Good Ideas Drowning in Regulation

Politicians love to crow about regulations they enact. They take out advertisements bragging about how tough they are on industries and how they are protecting us. Protecting us? From innovation, productivity, competitiveness, investment, more money in our pockets, a longer life and a cleaner environment? They have got to be kidding.
Published on June 4, 2007

Food regulations are meant to protect us, yet in a growing number of instances they do more harm than good. Examples of stalled innovations in Canadian food production and additives, including an inability to sell new lines across provincial borders, are plentiful. The latest case involves a new animal feed – low-phytate barley – which would put more money in farmers’ pockets and reduce the impact of phosphorous on our waterways. Despite these manifest advantages, a regulatory wall erected by the federal government is keeping this exciting new innovation on the shelf rather than where it belongs, in farmers’ fields.
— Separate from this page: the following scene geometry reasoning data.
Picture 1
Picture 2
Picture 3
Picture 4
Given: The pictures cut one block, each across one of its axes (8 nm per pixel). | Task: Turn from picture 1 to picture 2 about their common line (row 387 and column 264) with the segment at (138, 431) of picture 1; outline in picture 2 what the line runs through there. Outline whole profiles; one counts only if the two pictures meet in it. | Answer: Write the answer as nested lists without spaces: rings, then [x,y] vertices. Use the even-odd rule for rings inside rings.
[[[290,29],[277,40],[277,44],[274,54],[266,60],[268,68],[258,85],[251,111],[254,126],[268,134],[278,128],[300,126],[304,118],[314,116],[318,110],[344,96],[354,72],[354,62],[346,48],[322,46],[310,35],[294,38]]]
Phytate is a naturally occurring chemical in plants that combines with nutrients and minerals and interferes with their absorption into the body. A group of barley breeders from the University of Saskatchewan spent years breeding a new variety that minimizes this phenomenon. Low-phytate barley would be a boon for the hog and chicken sectors in two ways. First, because more phosphorus would be provided naturally for animals in their feed, farmers could lower their input costs. They could add a lot less extra phosphorus to feed rations and would need a lot fewer supplements that are now added to break down phytate in existing barley feed. Another significant bonus is that it offers an elegant solution to an environmental problem, phosphorus in our lakes and rivers. Animals fed this barley end up discharging a lot less phosphorus out their back ends.

Yet the Canadian Food Inspection Agency (CFIA) has inexplicably and without any scientific rationale decided that low-phytate barley, which is bred by conventional means, qualifies as a “novel feed,” a designation which puts it in the same category as genetically modified crops.

Ronald Doering, an Ottawa food lawyer, can certainly relate to the plant breeders’ dilemma. He routinely deals with food products that get ensnared in Canada’s regulatory web. In a recent article, Doering described the current system as “sclerotic” and laments the fact that there is “little understanding in Ottawa that the main obstacle to innovation in the Canadian food industry is not lack of know-how, or even funding.” Politicians love to hand out money for research and innovation and we develop great new products. But if those products can’t get assessed or approved in a reasonable time-frame, they never make it to the marketplace.

Doering regularly deals with companies that avoid Canada for a good reason, our regulatory mania. The approval of new food additives can take from three to six years, and new processing ideas two years. Even if they are already widely sold elsewhere, innovative foods take many years to work their way through the system.

“Canada’s ability to compete in the emerging $100-billion functional food industry continues to be fundamentally undermined by delays in approving new rules to allow for new additives, supplements and enzymes,” Doering adds. “Canada’s regulatory change sys¬tem is still the most cumbersome and time consuming in the Western world. We still hear a lot of talk about regulatory reform and ‘smart regulation,’ but nobody in the industry should believe that anything is actually going to change any time soon.”

Even within the country, we erect unnecessary barriers to commercial food products. Winnipeg native and journalist Andrea Mandel-Campbell, author of the new book Why Mexicans Don’t Drink Molson, was recently asked, “Why should we expect Mexicans to drink Molson’s when Manitobans can’t drink beer made in Ontario?” She agreed that regulation within Canada is a big problem, one that subtly affects our ability to compete in the world.

“If you’re already weighed down by all these millstones of interprovincial trade barriers, it reduces your potential to be successful and competitive. It forces you to look inward and restrain your business to your own province instead of looking at all of Canada,” she said. “You compete internationally the way you compete in your own country. If in your home country you’re being held down by all these different obstacles, your competitive edge is significantly less sharp. If the signals sent by domestic competition are not getting through to you, how would you be able to recognize them in the international realm?”

Politicians love to crow about regulations they enact. They take out advertisements bragging about how tough they are on industries and how they are protecting us. Protecting us? From innovation, productivity, competitiveness, investment, more money in our pockets, a longer life and a cleaner environment? They have got to be kidding.